Claro que a diminuição do estigma relacionado aos divórcios também traz certos benefícios. Já ninguém é "obrigado" a permanecer em relações abusivas e violentas, em relações sem amor e companheirismo, por eventuais pressões sociais externas, ou pela concretização de um padrão ideal. Além disso, a ideia de amor líquido não implica que o amor verdadeiro deixa de ser uma verdade, apenas que a forma como se vive o amor, atualmente, é mais fluída e volátil. Assume-se que, muitas vezes, as prioridades e as pessoas mudam, deixando esse sentimento de ser suficiente para se manter uma relação.
A Teoria Triangular do Amor (Sternberg, 1988) descreve que os principais componentes do amor são a paixão (atração sexual e romântica), a intimidade (sentimentos de proximidade e laços emocionais) e o compromisso (implica a decisão de que existe amor e de que, a longo prazo, a relação deve continuar). De acordo com os componentes presentes na relação, determina-se o tipo de amor:
- paixão e intimidade resultam no amor romântico;
- intimidade e compromisso, no amor companheiro;
- paixão e compromisso, retratam o amor fátuo;
- e, quando os três componentes estão presentes, tem-se o amor total!
Devemos considerar que o tipo de amor pode mudar conforme a evolução da relação. É natural que, no início, a paixão seja o componente mais sobressalente e, com o decorrer do tempo, a intimidade e o compromisso ganhem maior peso. Numa relação de longo prazo, o amor companheiro tende a ser o mais prevalente.
Pode considerar-se que o amor líquido é caracterizado pela ausência do elemento do compromisso, ou pela dificuldade em lidar com as transformações do tipo do amor. Por exemplo, na atualidade, quando a intensidade da componente paixão diminui, há tendência para a procura de uma nova relação, que trará esta emoção de volta a todo fervor.
E quais as considerações que os psicólogos devem ter sobre o amor, neste período marcado por relações superficiais e por medo de vínculos duradouros?
Compreenda o contexto cultural:
- enquanto profissional de psicologia, é essencial que esteja familiarizado(a) com as características da sociedade contemporânea e respetivas influências nas relações amorosas. Isso inclui entender a fluidez dos laços afetivos, a procura pela satisfação imediata e o ênfase na individualidade. Essa compreensão contextual permite uma abordagem mais informada e sensível às questões relacionadas às relações e ao casal.

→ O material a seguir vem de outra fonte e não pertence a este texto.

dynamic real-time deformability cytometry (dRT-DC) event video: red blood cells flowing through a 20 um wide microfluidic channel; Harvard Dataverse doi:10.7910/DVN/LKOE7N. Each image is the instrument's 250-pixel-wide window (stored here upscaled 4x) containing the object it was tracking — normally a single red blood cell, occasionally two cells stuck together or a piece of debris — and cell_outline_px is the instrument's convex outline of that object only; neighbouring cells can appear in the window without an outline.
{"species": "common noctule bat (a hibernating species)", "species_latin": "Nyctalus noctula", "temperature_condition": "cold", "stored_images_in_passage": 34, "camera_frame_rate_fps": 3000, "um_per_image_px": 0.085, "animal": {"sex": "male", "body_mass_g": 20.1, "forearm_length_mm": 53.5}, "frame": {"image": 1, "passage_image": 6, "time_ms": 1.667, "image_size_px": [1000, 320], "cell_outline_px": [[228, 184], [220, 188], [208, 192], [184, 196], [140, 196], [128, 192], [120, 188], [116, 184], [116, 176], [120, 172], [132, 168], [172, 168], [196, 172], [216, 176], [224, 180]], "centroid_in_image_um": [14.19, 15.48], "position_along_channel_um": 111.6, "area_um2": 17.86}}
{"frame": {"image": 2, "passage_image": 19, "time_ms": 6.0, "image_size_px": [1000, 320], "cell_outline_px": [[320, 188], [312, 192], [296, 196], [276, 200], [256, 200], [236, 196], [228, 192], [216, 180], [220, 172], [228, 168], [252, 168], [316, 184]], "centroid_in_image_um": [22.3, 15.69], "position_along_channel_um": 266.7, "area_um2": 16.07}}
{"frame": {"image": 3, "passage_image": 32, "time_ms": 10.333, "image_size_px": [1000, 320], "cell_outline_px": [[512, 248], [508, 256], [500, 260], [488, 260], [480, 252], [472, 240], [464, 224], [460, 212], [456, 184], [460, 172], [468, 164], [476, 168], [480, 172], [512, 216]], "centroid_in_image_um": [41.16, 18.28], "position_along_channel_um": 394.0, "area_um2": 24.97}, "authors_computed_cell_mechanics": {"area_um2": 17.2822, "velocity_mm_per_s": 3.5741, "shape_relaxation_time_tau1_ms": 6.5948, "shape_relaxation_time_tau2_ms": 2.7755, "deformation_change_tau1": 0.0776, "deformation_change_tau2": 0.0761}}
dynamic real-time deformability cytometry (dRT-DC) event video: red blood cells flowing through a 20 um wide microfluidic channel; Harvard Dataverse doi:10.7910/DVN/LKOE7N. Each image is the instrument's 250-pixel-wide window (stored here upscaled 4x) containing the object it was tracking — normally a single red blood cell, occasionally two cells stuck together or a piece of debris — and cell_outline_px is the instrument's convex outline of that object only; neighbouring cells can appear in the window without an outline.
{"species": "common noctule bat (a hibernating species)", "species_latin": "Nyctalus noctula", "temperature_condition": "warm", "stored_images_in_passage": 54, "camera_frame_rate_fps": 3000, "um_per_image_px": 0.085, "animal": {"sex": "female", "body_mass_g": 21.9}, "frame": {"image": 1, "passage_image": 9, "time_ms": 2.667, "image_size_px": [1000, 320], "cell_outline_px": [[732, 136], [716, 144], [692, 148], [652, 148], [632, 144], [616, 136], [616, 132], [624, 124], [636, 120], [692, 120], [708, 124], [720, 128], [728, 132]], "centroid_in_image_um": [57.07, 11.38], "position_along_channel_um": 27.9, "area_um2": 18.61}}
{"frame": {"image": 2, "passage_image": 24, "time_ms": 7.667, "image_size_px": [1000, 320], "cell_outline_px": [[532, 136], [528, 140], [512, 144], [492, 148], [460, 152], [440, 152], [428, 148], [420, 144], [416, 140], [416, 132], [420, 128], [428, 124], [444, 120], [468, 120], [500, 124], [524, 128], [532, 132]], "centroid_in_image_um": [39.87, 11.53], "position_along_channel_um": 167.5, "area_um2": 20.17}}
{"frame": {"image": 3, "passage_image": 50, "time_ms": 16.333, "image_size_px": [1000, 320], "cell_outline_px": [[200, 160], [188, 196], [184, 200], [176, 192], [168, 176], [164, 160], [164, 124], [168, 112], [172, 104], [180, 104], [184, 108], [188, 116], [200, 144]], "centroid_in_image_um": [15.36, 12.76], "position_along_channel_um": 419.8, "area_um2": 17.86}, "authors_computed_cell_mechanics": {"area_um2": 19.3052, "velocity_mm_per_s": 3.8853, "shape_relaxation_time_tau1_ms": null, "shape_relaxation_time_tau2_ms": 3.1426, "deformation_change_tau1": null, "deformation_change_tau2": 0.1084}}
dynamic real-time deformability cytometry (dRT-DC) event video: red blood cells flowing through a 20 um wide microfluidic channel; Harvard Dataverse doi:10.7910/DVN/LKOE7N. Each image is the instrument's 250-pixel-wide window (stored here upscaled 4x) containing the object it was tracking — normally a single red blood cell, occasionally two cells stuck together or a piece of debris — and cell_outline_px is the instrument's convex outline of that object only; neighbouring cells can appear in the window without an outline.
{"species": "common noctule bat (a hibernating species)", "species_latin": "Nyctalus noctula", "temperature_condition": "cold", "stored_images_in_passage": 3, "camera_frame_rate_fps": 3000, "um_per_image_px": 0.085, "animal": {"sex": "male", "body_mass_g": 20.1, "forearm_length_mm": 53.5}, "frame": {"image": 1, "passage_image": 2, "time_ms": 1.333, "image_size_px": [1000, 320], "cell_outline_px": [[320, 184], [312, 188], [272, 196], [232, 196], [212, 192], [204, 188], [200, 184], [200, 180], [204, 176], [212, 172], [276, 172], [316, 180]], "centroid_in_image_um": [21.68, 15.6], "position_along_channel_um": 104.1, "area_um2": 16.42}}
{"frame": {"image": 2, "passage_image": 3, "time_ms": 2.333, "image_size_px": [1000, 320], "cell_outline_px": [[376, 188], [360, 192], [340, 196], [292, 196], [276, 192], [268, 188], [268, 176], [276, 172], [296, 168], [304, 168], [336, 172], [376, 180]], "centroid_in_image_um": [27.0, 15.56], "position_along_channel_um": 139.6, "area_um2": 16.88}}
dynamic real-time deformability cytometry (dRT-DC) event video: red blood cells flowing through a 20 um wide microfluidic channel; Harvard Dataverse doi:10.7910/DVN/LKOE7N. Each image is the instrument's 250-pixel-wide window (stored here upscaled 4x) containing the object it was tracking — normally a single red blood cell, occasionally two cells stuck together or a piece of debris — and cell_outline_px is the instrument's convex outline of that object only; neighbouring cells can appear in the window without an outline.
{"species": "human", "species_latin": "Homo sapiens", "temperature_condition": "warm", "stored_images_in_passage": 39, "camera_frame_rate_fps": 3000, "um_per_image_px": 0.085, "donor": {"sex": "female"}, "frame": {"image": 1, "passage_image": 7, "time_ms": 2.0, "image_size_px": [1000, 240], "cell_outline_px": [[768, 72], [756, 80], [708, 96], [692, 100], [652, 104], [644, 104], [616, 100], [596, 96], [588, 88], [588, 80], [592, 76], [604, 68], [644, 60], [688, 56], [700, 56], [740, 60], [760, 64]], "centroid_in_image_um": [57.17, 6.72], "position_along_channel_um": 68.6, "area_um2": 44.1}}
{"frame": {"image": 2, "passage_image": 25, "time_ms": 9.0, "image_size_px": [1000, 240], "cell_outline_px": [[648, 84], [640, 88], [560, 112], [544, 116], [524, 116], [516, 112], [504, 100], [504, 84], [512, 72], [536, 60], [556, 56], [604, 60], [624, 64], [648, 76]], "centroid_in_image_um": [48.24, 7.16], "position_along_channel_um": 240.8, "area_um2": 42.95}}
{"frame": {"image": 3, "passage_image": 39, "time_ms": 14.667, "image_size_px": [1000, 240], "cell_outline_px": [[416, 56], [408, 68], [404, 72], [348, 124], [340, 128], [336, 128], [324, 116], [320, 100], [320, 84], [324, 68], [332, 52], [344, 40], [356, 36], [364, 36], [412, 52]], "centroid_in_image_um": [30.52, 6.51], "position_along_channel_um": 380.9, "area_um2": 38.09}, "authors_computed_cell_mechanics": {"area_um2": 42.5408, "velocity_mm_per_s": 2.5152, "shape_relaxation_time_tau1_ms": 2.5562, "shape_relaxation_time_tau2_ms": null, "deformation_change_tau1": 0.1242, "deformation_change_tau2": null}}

Acolha a ambiguidade emocional:
- as relações frequentemente envolvem ambiguidade emocional, incerteza e instabilidade. Os indivíduos podem vivenciar uma variedade de emoções complexas, como medo da intimidade, ansiedade em relação ao compromisso, e insegurança. Como profissional de saúde mental, deve estar preparado(a) para ajudar os pacientes a navegar esses sentimentos ambivalentes, facilitando um ambiente seguro e acolhedor para explorarem as suas emoções.
Promova a autorreflexão:
- no contexto contemporâneo, é ainda mais importante que os/as psicológos(as) auxiliem os clientes a refletir sobre os seus valores, expectativas e padrões de relacionamentos. Incentivar a autorreflexão e ajudar as pessoas a entender as suas próprias necessidades emocionais pode ser fundamental para tomar decisões conscientes e construir relações mais significativas.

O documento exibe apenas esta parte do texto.